WHAT IS NEEDED —
Set down, word for word, the lines between the one holding "oluşturulur?" and the one holding "ekonomske probleme RS-a. Politička", inclusive, and leave the pictures out of your answer.

EXTRACTED RECORDS —

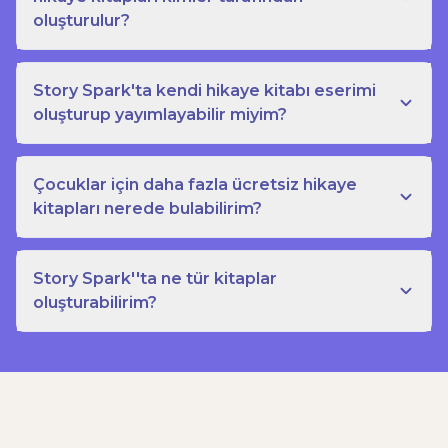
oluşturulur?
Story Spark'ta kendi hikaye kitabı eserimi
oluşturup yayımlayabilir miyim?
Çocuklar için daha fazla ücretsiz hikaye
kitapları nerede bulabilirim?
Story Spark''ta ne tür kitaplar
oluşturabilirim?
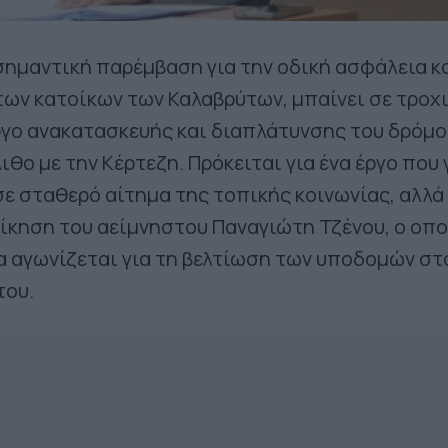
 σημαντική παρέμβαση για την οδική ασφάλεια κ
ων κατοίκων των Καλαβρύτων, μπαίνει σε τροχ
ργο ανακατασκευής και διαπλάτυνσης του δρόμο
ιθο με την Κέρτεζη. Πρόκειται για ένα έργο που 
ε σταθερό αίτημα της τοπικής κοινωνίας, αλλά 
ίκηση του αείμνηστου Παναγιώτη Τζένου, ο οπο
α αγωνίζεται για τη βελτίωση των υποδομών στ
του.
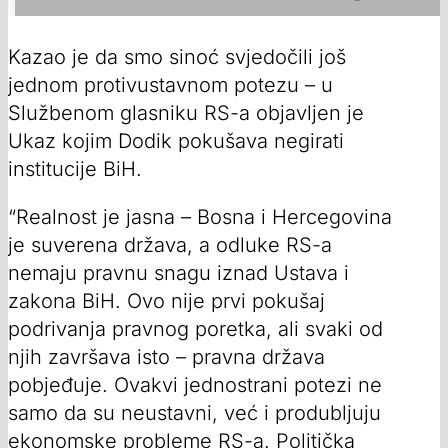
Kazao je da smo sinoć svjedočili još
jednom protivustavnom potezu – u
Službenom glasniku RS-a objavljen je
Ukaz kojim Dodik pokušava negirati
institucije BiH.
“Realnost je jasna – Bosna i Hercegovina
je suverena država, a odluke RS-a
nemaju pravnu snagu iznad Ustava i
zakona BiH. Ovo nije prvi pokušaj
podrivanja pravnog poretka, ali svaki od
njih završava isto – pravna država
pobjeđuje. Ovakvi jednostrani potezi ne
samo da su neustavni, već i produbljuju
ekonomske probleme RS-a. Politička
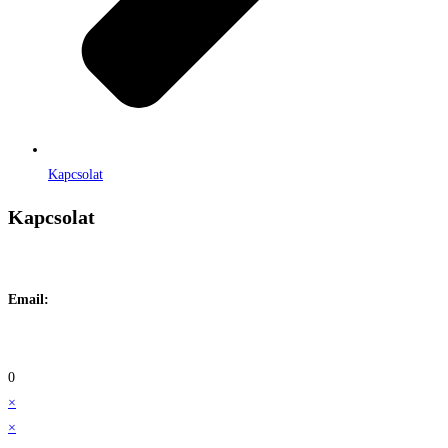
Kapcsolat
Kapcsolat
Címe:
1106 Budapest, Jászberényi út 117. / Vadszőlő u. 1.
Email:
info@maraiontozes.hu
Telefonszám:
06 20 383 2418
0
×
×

* * *

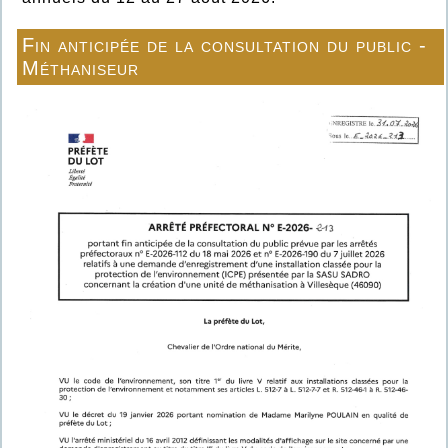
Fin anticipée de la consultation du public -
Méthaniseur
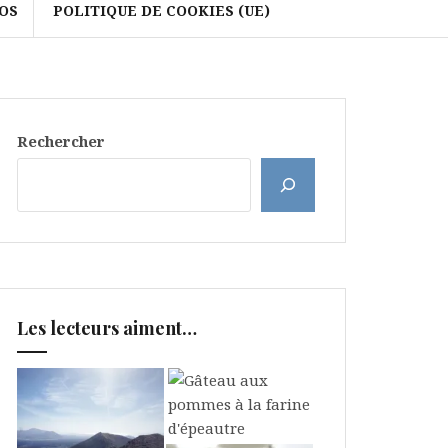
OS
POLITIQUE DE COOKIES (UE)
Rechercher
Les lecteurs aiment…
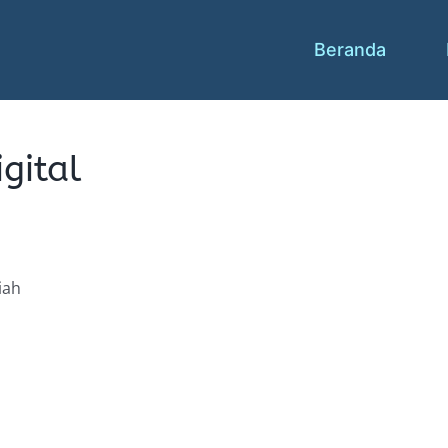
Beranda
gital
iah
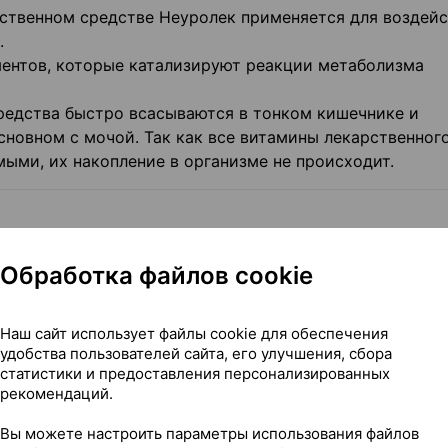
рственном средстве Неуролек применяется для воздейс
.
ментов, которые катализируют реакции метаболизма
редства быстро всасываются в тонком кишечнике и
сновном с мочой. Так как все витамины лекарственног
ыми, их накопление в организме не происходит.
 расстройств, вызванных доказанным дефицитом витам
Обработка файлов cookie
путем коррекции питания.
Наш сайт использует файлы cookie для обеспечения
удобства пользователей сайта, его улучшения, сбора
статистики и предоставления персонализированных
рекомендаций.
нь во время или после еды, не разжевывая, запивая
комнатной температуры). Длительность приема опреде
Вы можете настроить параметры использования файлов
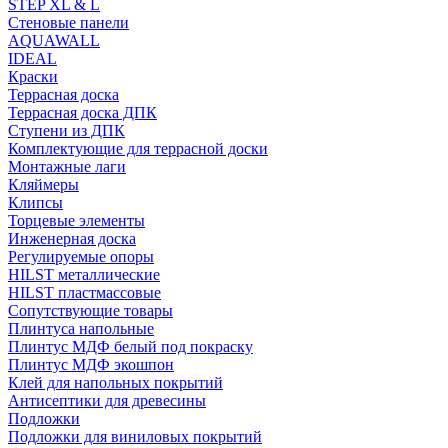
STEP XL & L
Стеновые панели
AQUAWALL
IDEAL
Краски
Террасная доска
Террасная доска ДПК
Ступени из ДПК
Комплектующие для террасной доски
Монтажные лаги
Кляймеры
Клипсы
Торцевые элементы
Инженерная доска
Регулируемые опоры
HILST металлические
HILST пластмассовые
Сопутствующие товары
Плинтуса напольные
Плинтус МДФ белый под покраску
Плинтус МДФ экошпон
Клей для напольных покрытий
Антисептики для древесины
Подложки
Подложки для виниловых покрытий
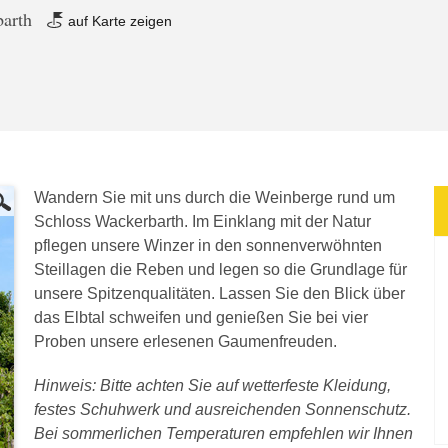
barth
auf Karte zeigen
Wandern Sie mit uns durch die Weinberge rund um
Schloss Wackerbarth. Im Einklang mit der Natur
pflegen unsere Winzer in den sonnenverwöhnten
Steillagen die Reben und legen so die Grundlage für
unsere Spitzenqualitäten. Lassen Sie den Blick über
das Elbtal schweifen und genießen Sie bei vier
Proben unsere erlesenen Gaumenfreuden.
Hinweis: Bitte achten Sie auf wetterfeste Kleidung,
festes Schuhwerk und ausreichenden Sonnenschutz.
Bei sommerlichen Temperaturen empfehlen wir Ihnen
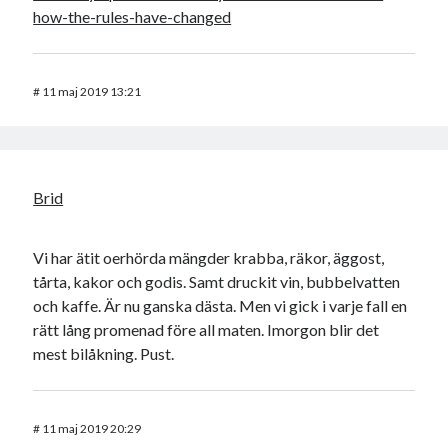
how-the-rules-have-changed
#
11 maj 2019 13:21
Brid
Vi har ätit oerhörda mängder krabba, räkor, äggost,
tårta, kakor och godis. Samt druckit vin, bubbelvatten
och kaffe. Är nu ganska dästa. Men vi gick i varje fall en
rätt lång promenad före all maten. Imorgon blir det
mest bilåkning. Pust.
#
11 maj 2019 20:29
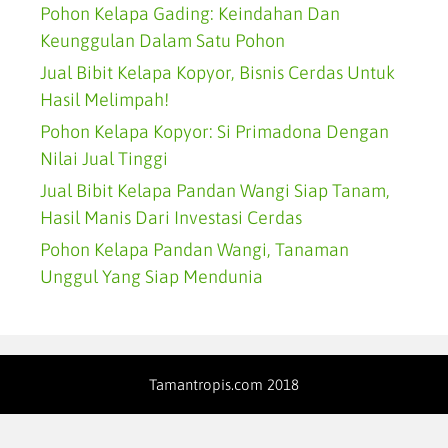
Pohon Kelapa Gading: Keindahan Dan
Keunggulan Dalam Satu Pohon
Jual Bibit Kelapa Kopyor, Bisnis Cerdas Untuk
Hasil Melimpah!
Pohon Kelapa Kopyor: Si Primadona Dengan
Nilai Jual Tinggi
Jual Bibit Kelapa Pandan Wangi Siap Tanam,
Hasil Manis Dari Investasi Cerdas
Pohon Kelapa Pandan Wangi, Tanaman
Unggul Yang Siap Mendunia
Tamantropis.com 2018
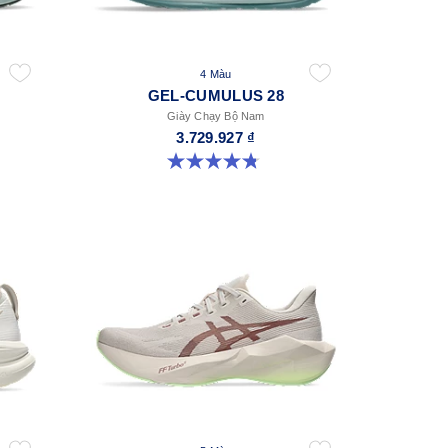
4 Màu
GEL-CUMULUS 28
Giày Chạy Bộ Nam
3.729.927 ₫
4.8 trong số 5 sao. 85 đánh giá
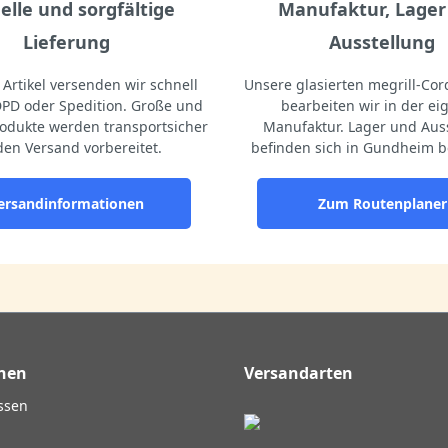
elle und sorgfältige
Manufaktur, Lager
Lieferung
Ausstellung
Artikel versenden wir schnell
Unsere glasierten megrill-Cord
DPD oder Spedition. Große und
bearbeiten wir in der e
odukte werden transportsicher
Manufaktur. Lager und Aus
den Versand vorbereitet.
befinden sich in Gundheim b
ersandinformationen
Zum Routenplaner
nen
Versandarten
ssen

TASK OUTPUT —
oluşturulur?
Story Spark'ta kendi hikaye kitabı eserimi
oluşturup yayımlayabilir miyim?
Çocuklar için daha fazla ücretsiz hikaye
kitapları nerede bulabilirim?
Story Spark''ta ne tür kitaplar
oluşturabilirim?
 σημαντική παρέμβαση για την οδική ασφάλεια κ
ων κατοίκων των Καλαβρύτων, μπαίνει σε τροχ
ργο ανακατασκευής και διαπλάτυνσης του δρόμο
ιθο με την Κέρτεζη. Πρόκειται για ένα έργο που 
ε σταθερό αίτημα της τοπικής κοινωνίας, αλλά 
ίκηση του αείμνηστου Παναγιώτη Τζένου, ο οπο
α αγωνίζεται για τη βελτίωση των υποδομών στ
του.
Kazao je da smo sinoć svjedočili još
jednom protivustavnom potezu – u
Službenom glasniku RS-a objavljen je
Ukaz kojim Dodik pokušava negirati
institucije BiH.
“Realnost je jasna – Bosna i Hercegovina
je suverena država, a odluke RS-a
nemaju pravnu snagu iznad Ustava i
zakona BiH. Ovo nije prvi pokušaj
podrivanja pravnog poretka, ali svaki od
njih završava isto – pravna država
pobjeđuje. Ovakvi jednostrani potezi ne
samo da su neustavni, već i produbljuju
ekonomske probleme RS-a. Politička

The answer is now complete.